DATA FOR REVIEW>
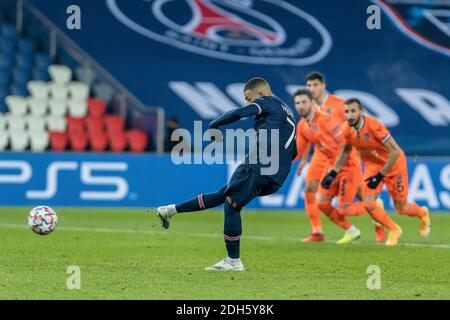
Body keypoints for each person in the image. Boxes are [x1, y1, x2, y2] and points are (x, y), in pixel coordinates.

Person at [155, 77, 297, 271]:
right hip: (276, 177)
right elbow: (294, 152)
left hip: (258, 165)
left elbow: (239, 113)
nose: (249, 102)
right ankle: (170, 210)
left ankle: (233, 261)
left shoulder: (266, 101)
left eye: (249, 98)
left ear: (260, 94)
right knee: (226, 195)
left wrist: (214, 124)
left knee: (231, 204)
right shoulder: (287, 113)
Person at [322, 98, 431, 245]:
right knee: (368, 203)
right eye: (346, 112)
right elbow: (346, 151)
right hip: (372, 166)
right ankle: (394, 229)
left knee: (401, 208)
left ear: (361, 111)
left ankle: (422, 213)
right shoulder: (347, 129)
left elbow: (395, 153)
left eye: (353, 111)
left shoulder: (375, 126)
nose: (349, 115)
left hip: (394, 165)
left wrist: (380, 176)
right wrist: (333, 172)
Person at [296, 72, 386, 243]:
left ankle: (377, 216)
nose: (312, 89)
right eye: (309, 86)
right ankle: (317, 231)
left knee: (359, 194)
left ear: (322, 85)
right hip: (321, 154)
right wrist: (303, 159)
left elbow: (355, 125)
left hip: (344, 153)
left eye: (315, 85)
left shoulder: (338, 104)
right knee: (310, 189)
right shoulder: (309, 106)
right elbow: (308, 133)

ACTIVITY> Your answer should be the lines from the one containing "left eye: (353, 111)" through the last line of the records, repeated exactly and with nothing added.

SOLVED EXERCISE>
left eye: (353, 111)
left shoulder: (375, 126)
nose: (349, 115)
left hip: (394, 165)
left wrist: (380, 176)
right wrist: (333, 172)
Person at [296, 72, 386, 243]:
left ankle: (377, 216)
nose: (312, 89)
right eye: (309, 86)
right ankle: (317, 231)
left knee: (359, 194)
left ear: (322, 85)
right hip: (321, 154)
right wrist: (303, 159)
left elbow: (355, 125)
left hip: (344, 153)
left eye: (315, 85)
left shoulder: (338, 104)
right knee: (310, 189)
right shoulder: (309, 106)
right elbow: (308, 133)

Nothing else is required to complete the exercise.